Now the final resting place of Donald Trump’s forefathers may finally have been identified.
Research has suggested the chiefs of the MacLeods of Lewis were buried beneath the flagstones of a Western Isles church.
Mary Anne MacLeod, President Trump’s mother, was born in the Lewis hamlet of Tong before moving across the Atlantic in 1930.
Mr Trump visited his family home in 2008, and said: “I like it. I think I do feel Scottish.”
The custodians of Ui Church, a 14th-century ruin on the windswept Aignish peninsula, are convinced the graves of the clan chieftains have been found. Coastal erosion threatens the site of the medieval church.
The Ui Church Trust was presented with evidence which claimed the chiefs were resting beneath a coffin-shaped stone, marked with a carving of a sword, in the heart of the church. It was thought the carving was linked to the Knights Templar, a medieval Catholic military order.
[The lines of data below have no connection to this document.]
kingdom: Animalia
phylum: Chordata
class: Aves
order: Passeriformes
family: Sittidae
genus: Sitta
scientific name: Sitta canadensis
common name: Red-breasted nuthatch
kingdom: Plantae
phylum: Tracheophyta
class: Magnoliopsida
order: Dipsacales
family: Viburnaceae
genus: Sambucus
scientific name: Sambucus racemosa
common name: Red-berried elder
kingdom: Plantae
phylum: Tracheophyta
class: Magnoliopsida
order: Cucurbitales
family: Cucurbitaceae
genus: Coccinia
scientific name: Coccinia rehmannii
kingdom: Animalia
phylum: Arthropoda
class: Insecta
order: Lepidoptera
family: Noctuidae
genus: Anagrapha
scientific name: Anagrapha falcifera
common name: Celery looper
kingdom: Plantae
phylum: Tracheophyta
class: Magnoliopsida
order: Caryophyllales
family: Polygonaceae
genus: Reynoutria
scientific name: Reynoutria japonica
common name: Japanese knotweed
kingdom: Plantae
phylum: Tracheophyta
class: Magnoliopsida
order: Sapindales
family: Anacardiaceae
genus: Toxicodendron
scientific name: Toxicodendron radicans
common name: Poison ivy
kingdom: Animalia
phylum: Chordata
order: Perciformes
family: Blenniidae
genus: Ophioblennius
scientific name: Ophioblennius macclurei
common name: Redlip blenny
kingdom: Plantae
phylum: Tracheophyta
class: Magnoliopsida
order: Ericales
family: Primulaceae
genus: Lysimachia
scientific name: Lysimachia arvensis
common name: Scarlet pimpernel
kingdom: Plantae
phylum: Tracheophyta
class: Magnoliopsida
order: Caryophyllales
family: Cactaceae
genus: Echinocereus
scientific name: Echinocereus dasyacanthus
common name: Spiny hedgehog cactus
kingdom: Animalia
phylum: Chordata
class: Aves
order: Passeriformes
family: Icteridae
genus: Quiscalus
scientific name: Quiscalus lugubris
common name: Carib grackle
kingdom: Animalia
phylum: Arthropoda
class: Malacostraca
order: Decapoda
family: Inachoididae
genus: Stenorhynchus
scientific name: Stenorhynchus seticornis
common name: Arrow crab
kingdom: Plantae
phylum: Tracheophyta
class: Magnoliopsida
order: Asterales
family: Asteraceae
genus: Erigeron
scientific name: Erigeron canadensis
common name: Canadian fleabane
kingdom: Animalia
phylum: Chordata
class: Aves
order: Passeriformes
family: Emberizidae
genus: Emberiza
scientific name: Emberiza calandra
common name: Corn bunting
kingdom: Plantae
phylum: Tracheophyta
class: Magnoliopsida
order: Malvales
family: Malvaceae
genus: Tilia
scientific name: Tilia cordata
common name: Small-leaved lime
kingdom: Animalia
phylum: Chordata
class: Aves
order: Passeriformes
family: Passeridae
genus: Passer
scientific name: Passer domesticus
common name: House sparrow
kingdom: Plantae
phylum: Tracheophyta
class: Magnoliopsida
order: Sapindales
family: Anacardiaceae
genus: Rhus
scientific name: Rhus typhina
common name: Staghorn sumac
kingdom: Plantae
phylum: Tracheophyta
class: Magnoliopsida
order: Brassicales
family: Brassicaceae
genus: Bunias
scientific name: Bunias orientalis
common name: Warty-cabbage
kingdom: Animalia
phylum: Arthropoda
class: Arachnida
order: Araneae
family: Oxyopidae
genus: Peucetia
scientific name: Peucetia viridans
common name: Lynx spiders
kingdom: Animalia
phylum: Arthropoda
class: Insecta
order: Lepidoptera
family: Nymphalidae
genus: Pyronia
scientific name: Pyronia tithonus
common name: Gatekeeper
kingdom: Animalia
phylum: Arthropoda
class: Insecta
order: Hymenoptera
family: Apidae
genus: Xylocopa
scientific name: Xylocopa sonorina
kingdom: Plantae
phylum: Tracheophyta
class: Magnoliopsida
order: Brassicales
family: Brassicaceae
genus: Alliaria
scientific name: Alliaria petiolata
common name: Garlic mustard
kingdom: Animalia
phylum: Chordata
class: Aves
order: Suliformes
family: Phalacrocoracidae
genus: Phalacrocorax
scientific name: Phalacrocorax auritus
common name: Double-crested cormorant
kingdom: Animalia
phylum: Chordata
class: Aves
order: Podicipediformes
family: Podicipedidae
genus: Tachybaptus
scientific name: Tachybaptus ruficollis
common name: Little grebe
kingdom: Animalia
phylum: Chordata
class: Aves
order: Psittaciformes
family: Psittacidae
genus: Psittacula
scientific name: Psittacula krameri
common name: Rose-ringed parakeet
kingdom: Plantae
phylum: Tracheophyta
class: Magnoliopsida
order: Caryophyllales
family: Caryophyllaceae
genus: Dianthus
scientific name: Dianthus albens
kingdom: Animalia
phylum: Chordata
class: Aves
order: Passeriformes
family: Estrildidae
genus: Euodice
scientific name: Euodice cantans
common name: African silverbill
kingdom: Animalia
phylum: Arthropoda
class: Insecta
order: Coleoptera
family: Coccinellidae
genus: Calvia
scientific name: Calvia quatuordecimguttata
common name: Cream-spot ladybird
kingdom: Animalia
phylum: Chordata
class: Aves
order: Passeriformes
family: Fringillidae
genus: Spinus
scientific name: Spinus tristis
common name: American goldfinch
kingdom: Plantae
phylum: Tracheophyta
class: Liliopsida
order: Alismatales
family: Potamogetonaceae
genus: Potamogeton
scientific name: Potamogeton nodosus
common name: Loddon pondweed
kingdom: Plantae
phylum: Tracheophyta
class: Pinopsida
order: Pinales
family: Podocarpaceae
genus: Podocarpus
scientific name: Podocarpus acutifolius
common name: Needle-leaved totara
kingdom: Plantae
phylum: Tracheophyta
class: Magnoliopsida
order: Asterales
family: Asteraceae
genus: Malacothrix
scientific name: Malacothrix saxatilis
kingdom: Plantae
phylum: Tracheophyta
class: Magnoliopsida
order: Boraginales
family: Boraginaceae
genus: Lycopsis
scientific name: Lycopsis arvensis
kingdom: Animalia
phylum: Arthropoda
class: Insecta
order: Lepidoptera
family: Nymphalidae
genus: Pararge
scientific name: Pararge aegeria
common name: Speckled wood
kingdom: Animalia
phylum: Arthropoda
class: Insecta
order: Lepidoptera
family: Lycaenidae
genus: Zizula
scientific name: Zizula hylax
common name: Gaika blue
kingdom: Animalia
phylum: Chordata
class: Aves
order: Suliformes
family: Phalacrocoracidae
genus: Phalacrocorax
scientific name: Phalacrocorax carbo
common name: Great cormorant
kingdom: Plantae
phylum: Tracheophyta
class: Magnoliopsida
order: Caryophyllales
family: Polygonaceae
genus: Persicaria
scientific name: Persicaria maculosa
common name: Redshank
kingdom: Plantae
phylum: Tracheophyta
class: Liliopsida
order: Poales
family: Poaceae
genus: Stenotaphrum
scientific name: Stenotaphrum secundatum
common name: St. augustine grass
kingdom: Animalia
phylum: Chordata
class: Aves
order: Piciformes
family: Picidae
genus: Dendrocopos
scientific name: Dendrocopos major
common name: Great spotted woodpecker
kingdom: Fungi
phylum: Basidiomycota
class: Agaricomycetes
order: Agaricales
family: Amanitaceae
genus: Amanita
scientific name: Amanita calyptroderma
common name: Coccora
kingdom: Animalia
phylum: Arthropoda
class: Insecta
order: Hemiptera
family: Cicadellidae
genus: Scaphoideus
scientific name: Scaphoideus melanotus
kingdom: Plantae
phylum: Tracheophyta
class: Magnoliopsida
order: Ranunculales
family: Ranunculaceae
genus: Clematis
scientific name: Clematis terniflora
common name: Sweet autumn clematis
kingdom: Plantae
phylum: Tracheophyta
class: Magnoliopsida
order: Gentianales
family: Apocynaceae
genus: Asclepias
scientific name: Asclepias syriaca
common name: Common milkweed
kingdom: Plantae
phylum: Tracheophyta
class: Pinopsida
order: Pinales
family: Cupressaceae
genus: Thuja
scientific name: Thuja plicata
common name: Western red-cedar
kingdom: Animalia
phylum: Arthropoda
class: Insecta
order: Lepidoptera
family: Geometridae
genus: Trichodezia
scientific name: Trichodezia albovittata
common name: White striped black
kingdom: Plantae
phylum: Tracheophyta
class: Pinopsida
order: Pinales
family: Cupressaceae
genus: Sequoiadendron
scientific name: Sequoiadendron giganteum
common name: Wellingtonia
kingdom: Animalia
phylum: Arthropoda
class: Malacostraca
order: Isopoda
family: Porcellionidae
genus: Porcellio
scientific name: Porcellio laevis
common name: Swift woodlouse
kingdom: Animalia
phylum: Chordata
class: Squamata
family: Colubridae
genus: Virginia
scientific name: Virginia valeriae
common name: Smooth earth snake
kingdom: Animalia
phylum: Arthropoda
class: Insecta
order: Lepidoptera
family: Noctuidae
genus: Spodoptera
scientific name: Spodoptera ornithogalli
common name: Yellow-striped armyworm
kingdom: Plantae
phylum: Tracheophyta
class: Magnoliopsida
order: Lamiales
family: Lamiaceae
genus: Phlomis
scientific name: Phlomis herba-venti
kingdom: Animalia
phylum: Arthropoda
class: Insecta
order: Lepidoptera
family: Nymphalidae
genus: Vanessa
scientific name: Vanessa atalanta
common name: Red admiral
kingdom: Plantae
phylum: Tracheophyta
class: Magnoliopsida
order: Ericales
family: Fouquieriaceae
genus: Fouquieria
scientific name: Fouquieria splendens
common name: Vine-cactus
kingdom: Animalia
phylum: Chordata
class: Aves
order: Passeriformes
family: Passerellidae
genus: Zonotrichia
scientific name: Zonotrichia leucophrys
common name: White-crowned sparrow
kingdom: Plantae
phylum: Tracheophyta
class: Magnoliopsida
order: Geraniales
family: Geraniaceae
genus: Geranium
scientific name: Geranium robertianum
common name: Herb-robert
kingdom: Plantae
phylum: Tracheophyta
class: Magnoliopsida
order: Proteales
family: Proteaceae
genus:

Andrew MacLeod, the clan’s genealogist, however, delivered a recent lecture which suggested the symbol marked the resting place of the chieftains and was a reference to their swordsmanship.
The stone’s carved sword referenced one particular chief’s reputation as “an excellent swordsman”.
Liz Chaplin, the trust’s secretary, welcomed the new theory. “It makes sense for the sword stone to mark the burial spot of important people because it is a prime location within the church,” she said. “It’s valuable information and obviously there’s a wider interest in the MacLeods of Lewis because of their links to the US president.”
A geophysical survey revealed layers of bodies, but Ms Chaplin was “reluctant” to disturb the site.
Repairs were carried out in 2012 and 2015 to secure the church’s future, but its surroundings continue to be threatened. Ms Chaplin said that coastal erosion beside the graveyard was severe.
Colin Scott Mackenzie, honorary president of the trust, said: “It was, in its day, the most important church in the Hebrides. It was burnt down twice, possibly by the Vikings. That it is here at all is a wonder.”
But he added: “There’s been local people who’ve been anxious about it and it would seem that winter storms have been getting worse in recent years.
“The sea wall that protects it has been damaged severely half a dozen times in the last 10 years.
“We’ve spent what we could, and we protected the church. If we hadn’t done that, it wouldn’t be here now.”